Maj. William Harris later tried to explain to an incredulous public how he could falsely accuse his country of something so barbaric as a conspiracy to bomb civilians, especially if he wasn’t “tortured.” “They don’t have to lay a hand on you to make you the most miserable person in the world,” he said. “I would rather take a beating any day than be subjected to their type of questioning and treatment.”
After the war North Korean atrocities were roundly condemned by the United States, which complained to the United Nations that the Koreans had not complied with the Geneva Conventions. One institution, however, was not repelled but intrigued. The experience led the CIA to accelerate its research into the theory and science of coercive interrogation.
Between 1950 and 1962, the CIA poured millions of dollars into studies that tested different interrogation techniques, hoping to learn from and refine the lessons of Korea. The research culminated in the top-secret KUBARK manual, a 1963 primer on how to conduct coercive counterintelligence interrogations. The manual was finally disclosed in 1997 and is now available online.

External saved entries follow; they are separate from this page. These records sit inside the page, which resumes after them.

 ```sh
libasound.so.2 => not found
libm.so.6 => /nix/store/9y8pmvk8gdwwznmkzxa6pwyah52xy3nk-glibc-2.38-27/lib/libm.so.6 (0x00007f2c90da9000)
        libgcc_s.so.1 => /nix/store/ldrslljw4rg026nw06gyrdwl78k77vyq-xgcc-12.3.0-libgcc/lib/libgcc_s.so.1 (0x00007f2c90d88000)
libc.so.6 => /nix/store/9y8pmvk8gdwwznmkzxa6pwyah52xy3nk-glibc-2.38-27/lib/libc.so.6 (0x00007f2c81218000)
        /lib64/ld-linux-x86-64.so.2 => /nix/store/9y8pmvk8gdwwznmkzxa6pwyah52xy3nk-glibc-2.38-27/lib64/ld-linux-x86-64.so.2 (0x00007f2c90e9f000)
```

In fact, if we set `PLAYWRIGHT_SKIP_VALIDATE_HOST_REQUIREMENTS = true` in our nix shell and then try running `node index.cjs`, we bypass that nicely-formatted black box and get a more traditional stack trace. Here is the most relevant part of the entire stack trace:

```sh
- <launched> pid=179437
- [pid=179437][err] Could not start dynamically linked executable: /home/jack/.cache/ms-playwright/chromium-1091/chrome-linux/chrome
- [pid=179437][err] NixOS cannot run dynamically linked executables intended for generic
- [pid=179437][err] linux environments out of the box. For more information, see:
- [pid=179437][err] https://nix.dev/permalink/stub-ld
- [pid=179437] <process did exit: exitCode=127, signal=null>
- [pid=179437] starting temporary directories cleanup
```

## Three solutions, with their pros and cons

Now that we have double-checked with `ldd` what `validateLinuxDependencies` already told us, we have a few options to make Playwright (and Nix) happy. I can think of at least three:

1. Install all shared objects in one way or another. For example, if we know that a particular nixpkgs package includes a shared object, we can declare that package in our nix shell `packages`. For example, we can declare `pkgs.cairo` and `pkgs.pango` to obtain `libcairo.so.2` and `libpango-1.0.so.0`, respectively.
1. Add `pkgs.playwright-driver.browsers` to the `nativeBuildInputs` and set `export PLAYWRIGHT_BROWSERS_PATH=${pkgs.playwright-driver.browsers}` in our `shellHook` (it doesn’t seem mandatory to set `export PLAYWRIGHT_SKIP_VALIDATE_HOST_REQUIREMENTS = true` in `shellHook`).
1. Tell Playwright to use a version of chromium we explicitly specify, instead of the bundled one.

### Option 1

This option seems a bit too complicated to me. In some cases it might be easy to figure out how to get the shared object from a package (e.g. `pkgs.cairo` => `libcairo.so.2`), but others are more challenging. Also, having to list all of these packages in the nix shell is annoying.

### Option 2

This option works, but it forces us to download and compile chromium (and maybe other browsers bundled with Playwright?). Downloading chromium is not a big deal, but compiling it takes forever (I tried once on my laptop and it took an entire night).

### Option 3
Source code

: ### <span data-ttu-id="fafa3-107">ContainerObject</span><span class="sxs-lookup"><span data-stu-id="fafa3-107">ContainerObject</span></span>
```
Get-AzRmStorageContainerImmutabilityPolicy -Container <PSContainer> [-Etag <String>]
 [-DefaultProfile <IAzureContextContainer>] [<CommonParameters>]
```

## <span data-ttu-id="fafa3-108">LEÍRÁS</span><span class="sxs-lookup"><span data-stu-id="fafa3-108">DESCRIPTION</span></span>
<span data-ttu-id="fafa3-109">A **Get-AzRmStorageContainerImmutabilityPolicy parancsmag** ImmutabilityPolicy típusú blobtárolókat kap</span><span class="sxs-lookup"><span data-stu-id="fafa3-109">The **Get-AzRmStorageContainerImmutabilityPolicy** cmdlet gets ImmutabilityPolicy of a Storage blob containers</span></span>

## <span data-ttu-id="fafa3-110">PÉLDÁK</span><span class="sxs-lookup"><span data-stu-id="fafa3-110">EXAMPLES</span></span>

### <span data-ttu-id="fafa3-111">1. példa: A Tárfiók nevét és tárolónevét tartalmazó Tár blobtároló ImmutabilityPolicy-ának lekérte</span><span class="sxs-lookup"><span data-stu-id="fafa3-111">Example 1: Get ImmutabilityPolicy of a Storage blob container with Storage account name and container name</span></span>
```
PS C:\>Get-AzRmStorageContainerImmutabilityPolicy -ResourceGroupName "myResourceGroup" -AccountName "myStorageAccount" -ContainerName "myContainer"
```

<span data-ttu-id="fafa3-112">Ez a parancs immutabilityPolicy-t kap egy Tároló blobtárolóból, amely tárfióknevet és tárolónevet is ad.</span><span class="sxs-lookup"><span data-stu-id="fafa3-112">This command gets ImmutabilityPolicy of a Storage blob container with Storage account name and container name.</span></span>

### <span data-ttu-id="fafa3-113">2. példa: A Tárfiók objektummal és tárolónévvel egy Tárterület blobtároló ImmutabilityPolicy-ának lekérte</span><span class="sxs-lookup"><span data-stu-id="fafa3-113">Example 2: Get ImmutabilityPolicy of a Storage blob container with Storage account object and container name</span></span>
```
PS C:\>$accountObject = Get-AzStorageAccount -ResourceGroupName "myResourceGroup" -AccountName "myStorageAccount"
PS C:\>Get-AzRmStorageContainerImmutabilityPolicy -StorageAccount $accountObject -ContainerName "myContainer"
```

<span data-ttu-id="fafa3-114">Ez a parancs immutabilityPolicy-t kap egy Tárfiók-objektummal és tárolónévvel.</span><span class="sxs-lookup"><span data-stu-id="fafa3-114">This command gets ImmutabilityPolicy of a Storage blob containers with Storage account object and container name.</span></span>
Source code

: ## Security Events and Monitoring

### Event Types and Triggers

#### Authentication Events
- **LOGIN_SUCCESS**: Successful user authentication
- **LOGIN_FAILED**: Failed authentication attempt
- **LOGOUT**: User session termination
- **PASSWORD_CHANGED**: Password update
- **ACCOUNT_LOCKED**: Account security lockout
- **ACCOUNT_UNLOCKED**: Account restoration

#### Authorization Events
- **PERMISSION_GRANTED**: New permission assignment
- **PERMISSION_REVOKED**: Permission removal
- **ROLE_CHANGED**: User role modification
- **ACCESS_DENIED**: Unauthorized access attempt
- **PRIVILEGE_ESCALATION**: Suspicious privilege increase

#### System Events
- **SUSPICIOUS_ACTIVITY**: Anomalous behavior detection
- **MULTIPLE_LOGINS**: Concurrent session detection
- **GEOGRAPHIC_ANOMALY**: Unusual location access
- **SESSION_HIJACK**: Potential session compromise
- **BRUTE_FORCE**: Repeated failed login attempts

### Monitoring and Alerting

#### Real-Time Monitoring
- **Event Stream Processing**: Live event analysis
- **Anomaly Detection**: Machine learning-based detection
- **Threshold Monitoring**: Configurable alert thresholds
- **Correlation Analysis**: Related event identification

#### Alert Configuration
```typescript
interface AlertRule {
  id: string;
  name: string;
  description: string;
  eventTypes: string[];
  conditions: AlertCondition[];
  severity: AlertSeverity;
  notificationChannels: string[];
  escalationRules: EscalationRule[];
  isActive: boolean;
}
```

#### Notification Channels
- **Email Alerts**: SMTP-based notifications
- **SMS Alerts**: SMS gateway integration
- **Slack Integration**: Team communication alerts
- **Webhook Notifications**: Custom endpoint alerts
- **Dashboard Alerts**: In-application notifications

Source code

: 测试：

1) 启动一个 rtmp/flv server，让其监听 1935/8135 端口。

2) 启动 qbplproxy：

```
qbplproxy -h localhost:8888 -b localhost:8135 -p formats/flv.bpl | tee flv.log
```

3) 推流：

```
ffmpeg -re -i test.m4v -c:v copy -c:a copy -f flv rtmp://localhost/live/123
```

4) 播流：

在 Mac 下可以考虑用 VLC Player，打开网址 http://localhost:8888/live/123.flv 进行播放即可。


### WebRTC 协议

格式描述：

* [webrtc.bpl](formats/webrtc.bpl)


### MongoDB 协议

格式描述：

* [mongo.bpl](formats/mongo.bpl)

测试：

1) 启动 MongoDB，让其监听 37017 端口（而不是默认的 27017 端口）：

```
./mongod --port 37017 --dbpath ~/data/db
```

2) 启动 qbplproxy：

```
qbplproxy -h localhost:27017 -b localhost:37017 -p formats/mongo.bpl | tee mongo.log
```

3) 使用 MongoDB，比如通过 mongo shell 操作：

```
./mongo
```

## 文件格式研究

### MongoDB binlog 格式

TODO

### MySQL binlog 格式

KUBARK operates on the premise that a prisoner will divulge what he knows once he realizes that resistance is pointless. The prisoner must believe his captors are “all-powerful.” Confusion, fear and isolation are the interrogator’s stock in trade, since they “create and amplify an effect of omniscience.”
Interrogators must create a menacing and ominous environment that destroys the prisoner’s capacity to function as a “civilized man.” Prisoners should be kept disoriented because “the capacity for resistance is diminished by disorientation.”
The prisoner’s environment must be manipulated to produce a “regression of the personality to whatever earlier and weaker level is required for the dissolution of resistance.” This usually doesn’t take much. “Relatively small degrees of homeostatic derangement, fatigue, pain, sleep loss, or anxiety” are generally sufficient.
When in doubt, the interrogator should always keep in mind this useful advice: In order to achieve ” the maximum amount of mental discomfort ,” (emphasis in original), your prisoner must be instilled with a sense of “debility, dependence, and dread.” “When this aim is achieved, resistance is seriously impaired.” The prisoner enters “a kind of psychological shock or paralysis.” At that moment, “the source is far more open to suggestion [and] far likelier to comply.”
Will mild “homeostatic derangement” be deemed acceptable under the legislation just passed by Congress — a little sleep deprivation here, some extended standing there, perhaps a few more hours in the cold room, a wee drop of solitary confinement now and again, extended isolation from the outside world? Nothing like “real” torture, since everyone knows that’s unreliable.
Regrettably, we may not hear the answer in the sad, distant voices of three dozen American airmen. There is a lesson in their cries, if only we’d listen.
The writer is a law professor at Northwestern University and was lead counsel in Rasul v. Bush, which concerned the legality of the detentions at Guantanamo Bay. He is the author of “Guantanamo and the Abuse of Presidential Power.”